TEXTAUSSCHNITT:
# JAVA3d BOX



## Diego (13. Nov 2006)

Hallo alle

Ich bin newbie in Java3d und habe eine Frage bezüglich Box:
Ich soll einen Rubrikscube bestehend aus zwölf kleinen Würfeln darstellen;
Meine Frage ist die: wie kann man einen Box (Würfel) erstellen, und dabei die Farbe, jeder der sex Seiten 
einstellen. Zusätzclich soll ich auf jeder der sex Seiten eines jeden Würfel ein Attribut schreiben?! wie gehts?!

Gruss
Diego


----------



## Illuvatar (13. Nov 2006)

Sexseiten? :noe: 

Du kannst eine Appearance erstellen, die per ColoringAttributes auf die entsprechende Farbe setzen. Die Appearance übergibst du dann der Box.

Was du mit "Attribut schreiben" meinst, verstehe ich nicht.


----------



## Diego (15. Nov 2006)

also, ich möchte z.B die vordere Seite des Boxes mit "Seite 1" beschriften... !?

AUFGABENSTELLUNG: Setzen Sie die obige Forumsdiskussion über das Einfärben und Beschriften einer Java3D-Box im Anschluss an ihren letzten Beitrag fort.

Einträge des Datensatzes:
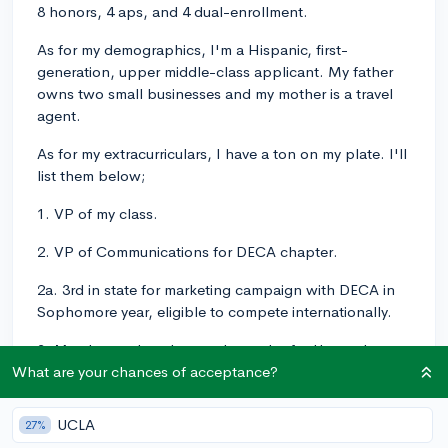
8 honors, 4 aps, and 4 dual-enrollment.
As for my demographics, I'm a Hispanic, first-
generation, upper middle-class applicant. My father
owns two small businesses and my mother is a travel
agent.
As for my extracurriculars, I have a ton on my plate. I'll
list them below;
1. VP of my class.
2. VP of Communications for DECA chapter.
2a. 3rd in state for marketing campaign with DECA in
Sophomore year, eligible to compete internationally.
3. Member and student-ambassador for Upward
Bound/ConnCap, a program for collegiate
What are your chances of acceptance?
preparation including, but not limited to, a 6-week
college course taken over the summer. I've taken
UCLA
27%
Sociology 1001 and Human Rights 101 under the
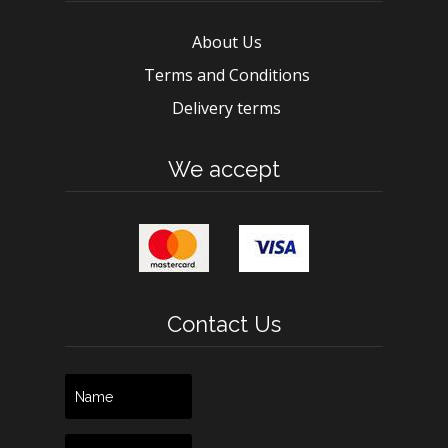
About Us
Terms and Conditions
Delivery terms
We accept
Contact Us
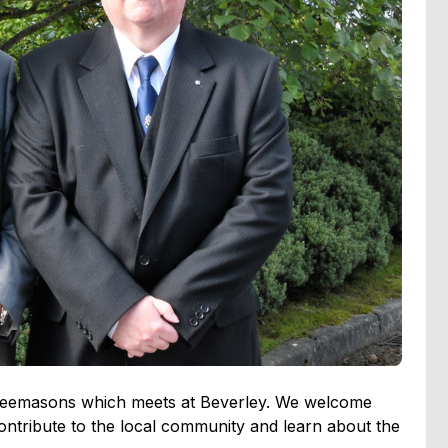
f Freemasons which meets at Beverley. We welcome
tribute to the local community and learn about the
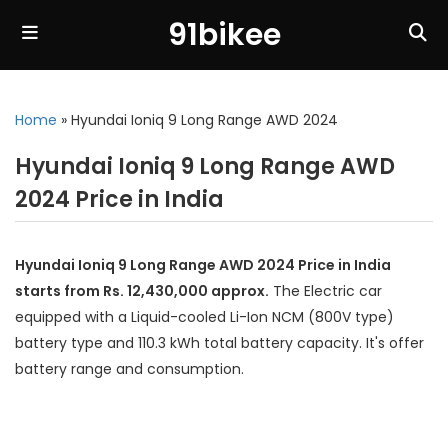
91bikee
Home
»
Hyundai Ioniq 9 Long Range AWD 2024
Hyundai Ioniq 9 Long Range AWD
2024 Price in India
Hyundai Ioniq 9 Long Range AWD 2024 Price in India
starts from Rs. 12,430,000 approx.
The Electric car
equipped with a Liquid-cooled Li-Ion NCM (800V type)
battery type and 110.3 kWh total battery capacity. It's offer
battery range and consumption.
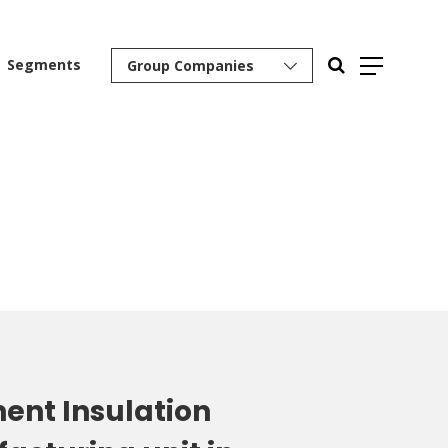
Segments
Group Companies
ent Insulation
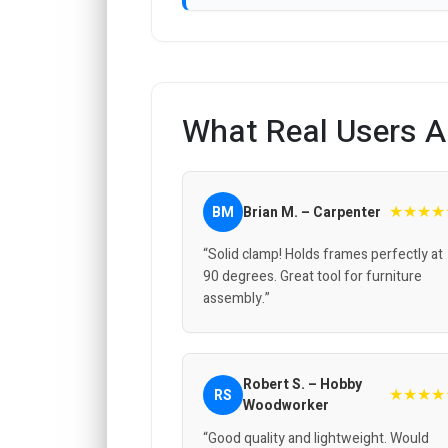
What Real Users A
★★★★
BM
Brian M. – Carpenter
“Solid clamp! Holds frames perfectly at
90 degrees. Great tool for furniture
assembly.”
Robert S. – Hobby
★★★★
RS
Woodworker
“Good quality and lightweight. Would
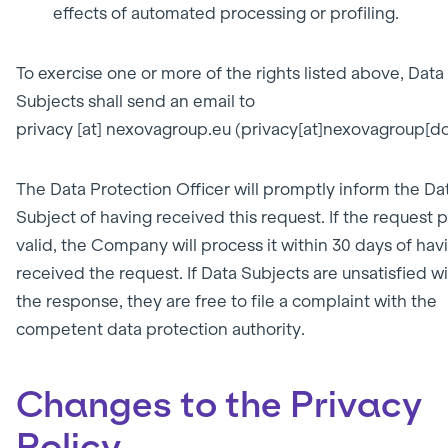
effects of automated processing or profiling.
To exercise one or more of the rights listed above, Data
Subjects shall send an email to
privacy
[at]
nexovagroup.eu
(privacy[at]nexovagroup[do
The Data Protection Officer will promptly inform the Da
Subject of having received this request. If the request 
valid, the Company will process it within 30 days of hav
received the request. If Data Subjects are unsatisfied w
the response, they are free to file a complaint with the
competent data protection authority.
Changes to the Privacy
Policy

ERGEBNIS DER AUFGABE:
----------



## Illuvatar (16. Nov 2006)

Dafür musst du entweder den Würfel entsprechend texturieren, oder ein Text3D-Objekt so in den SceneGraph einbauen, dass es an der entsprechenden Stelle ist.

€dit: Jetzt seh ich erst: Per ColoringAttributes kriegst du natürlich nicht auf jede Seite eine andere Farbe. Da würde ich dir langsam raten, keine Box zu verwenden, sondern selbst ein GeometryArray zu erstellen.


----------



## Guest (17. Nov 2006)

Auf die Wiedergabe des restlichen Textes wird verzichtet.